CAVEAT: I have zero experience writing screenplays–and unlike with the book, I don’t have Keith and Ioa around to edit my blog posts–so I’m just going to give you the basics on how it works. Feel free to mock my example. In your head. 😉
Using Script Mode
For a new project, I’d suggest choosing a screenplay template, which has things set up for you, including the compile settings. It also has a Screenplay Format document at the top of the Binder that explains how to use it.
If you’re working in an existing file, to enter Script mode, go to Format→Scriptwriting→Script Mode-Screenplay (the Scriptwriting menu also has options for comic books, interviews, stage plays, and radio dramas). The Binder icon changes to a yellow, hole-punched document (at least if you have vision like a hawk), and the footer bar displays script elements and a menu. (NOTE: You may not be able see the yellow icon tint if you have binder icons tinted to match the Label setting.)
For existing documents that were created in regular writing mode, Script mode must be applied separately to each document. A little annoying maybe (though there’s an easy keyboard shortcut: Command+8 on the Mac and Ctrl+4 in Windows), but it means you can mix in regular documents with scripts in your Manuscript (or Screenplay) folder.
If you’re viewing a script document and you add a new document, it will be a script document also. To switch out of Script mode to add a regular text document, use the same menu command or keyboard shortcut mentioned above.
Applying Script Elements
There are several ways to apply script elements. You can use the footer menu, or the Tab and Enter keys, or a combination of both.
Using the Footer Menu
When you’re in one of the Script modes, the footer bar in the Editor changes. The bottom right pop-up menu lets you choose the element to apply. The following are available when you’re using the Screenplay script format: Scene Heading, Action, Character, Parenthetical, Dialogue, Transition, Shot, General Text, or General Text (Centered).

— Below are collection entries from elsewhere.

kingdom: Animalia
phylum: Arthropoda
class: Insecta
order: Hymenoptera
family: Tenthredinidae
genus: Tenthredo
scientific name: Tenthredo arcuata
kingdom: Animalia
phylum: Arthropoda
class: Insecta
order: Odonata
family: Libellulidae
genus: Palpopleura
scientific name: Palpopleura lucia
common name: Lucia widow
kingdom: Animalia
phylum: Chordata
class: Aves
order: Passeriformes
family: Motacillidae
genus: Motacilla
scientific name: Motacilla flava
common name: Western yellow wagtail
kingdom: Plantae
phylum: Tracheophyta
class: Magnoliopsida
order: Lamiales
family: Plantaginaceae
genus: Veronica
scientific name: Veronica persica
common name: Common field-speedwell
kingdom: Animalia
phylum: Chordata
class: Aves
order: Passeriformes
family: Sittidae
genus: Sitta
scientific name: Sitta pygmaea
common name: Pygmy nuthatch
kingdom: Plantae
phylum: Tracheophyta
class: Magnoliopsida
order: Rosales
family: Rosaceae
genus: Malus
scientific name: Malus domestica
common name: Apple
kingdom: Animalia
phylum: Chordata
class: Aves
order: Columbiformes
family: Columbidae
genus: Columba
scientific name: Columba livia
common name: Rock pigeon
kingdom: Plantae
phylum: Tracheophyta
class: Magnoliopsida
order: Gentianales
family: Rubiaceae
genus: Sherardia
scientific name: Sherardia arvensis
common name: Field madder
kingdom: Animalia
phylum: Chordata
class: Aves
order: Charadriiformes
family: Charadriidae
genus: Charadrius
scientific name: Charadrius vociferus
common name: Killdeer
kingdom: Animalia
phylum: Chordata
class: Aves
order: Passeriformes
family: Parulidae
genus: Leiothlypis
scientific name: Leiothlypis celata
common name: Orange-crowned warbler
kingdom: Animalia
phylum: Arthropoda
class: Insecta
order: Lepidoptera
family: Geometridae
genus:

Notice that each element has a letter next to it. When you call up the elements menu, either by clicking it or using Shift+Command+Y (Ctrl+ \ in Windows), you can then press the associated letter on the keyboard to select the desired element.
So if you wanted to switch to Dialogue, you would call up the menu, then press D to switch to dialogue mode.
Using the Function Key (Mac Only)
Once you have the element letters memorized (or you might want to print or write out a list), you can press the Function key and the letter at the same time to change to that script element, without having to call up the menu first.
Using the Tab and Enter Keys
The center of the footer shows which element will be created when you press either the Tab key or the Enter (Return) key. Generally, pressing Enter changes the next paragraph to the element that makes the most sense based on the line you’re currently writing.
If you’re in an Action segment and you press Enter, it creates another Action line. If you’re in a Parenthetical element and press Enter, it creates a Dialogue element.
You can import scripts (File→Import→Files) from Final Draft 8+ as an FCF file. For earlier versions of Final Draft, or for other scriptwriting programs, you can import the script as an RTF.
For anything but an FCF file, after importing, go to Format→Scriptwriting→Screenplay to format it properly. Then go to Format→Scriptwriting→Recapitalize Script to capitalize the scene heading and character elements automatically.
Customizing Scriptwriting Options
To change options, go to Format→Scriptwriting→Script Settings. From here you can create your own elements, edit or remove existing ones, and reorder them.
These settings are only saved to your current project unless you choose Manage→Save For Use With Other Projects.
Exporting a Script
You export through Compile just like with any Scrivener project, but Scrivener offers screenplay formats. If you created a project from a Scriptwriting template, the default compile settings are optimized for scripts.
More Help on Script Mode
For more on Script mode, a great place to start is the Scriptwriting chapter of the Scrivener Help manual.
Scrivener users with some experience might check out comic writer Antony Johnston’s incredibly detailed discussion of his writing process in Scrivener. You might also see what you can find on the L&L forums. And if you’re involved with ScriptFrenzy, I believe they have a Scrivener forum.
Now go open a new project and play until you get comfortable with it. That’s the best way to learn.